§ **Page excerpt**:
Defer heavy imports for faster package load times#762
Conversation
elenya-grant
left a comment
There was a problem hiding this comment.
Thanks for working on this! I think these changes are good!
| the same for each technology. This includes site information, project parameters, | ||
| control strategy, and finance parameters. | ||
| """ | ||
| import openmdao.api as om |
There was a problem hiding this comment.
does the om import really slow stuff down? If its used in multiple methods then I kind of think it should be left at the top of the file instead of in each method.
There was a problem hiding this comment.
It doesn't really; I was trying out a few different things and this was leftover. I removed all of these and put the import at the top, thank you!
| return new | ||
|
|
||
|
|
||
| supported_models = _ModelRegistry( |
There was a problem hiding this comment.
I think this is slick! I'll be bummed that we won't be able to right click on a package object and have it open the file in VSCode anymore - but I will survive! If this reduces the import time then I'm down with it!
There was a problem hiding this comment.
I agree this obfuscates things a little bit, but I do think the reduced import time is worthwhile. This might also point us towards having more standardized naming conventions for files so you can easily find them in VSCode, e.g. TidalResource could be defined in tidal_resource.py instead of the (as-is) tidal.py, and maintain this same naming throughout H2I.

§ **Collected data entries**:
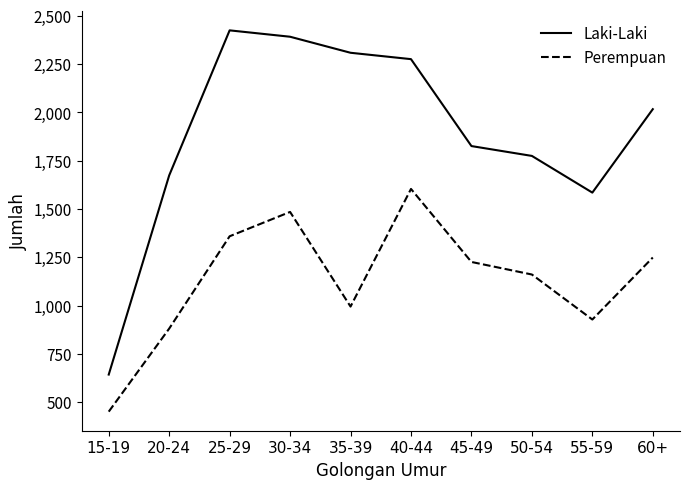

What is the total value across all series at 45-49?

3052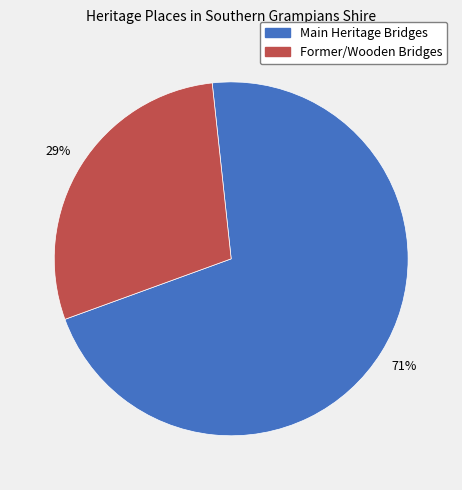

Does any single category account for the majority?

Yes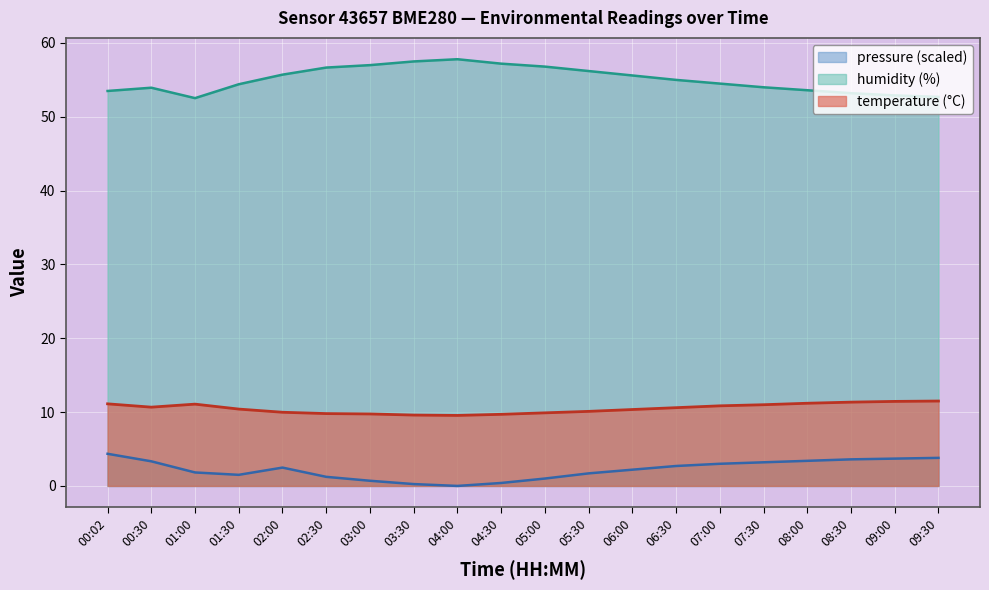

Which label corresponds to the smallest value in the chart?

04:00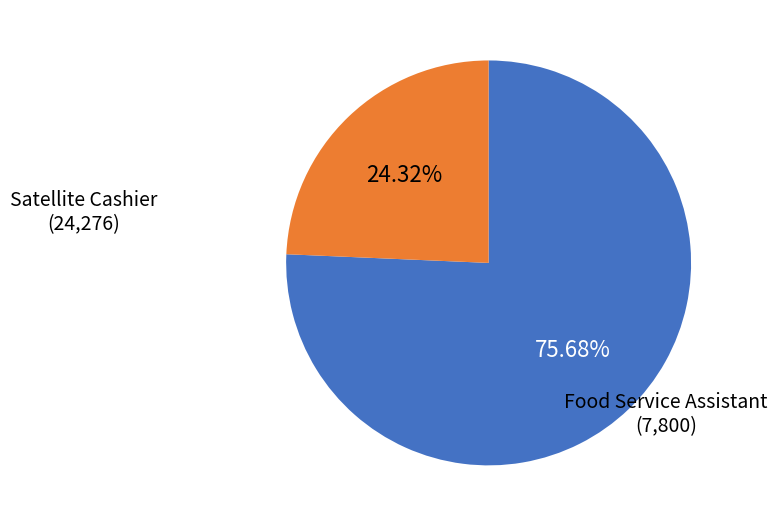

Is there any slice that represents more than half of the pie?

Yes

§ **Task statement**:
Quote the review thread on deferring heavy imports in full, word for word.

§ **Answer to this problem**:
Defer heavy imports for faster package load times#762
Conversation
elenya-grant
left a comment
There was a problem hiding this comment.
Thanks for working on this! I think these changes are good!
| the same for each technology. This includes site information, project parameters, | ||
| control strategy, and finance parameters. | ||
| """ | ||
| import openmdao.api as om |
There was a problem hiding this comment.
does the om import really slow stuff down? If its used in multiple methods then I kind of think it should be left at the top of the file instead of in each method.
There was a problem hiding this comment.
It doesn't really; I was trying out a few different things and this was leftover. I removed all of these and put the import at the top, thank you!
| return new | ||
|
|
||
|
|
||
| supported_models = _ModelRegistry( |
There was a problem hiding this comment.
I think this is slick! I'll be bummed that we won't be able to right click on a package object and have it open the file in VSCode anymore - but I will survive! If this reduces the import time then I'm down with it!
There was a problem hiding this comment.
I agree this obfuscates things a little bit, but I do think the reduced import time is worthwhile. This might also point us towards having more standardized naming conventions for files so you can easily find them in VSCode, e.g. TidalResource could be defined in tidal_resource.py instead of the (as-is) tidal.py, and maintain this same naming throughout H2I.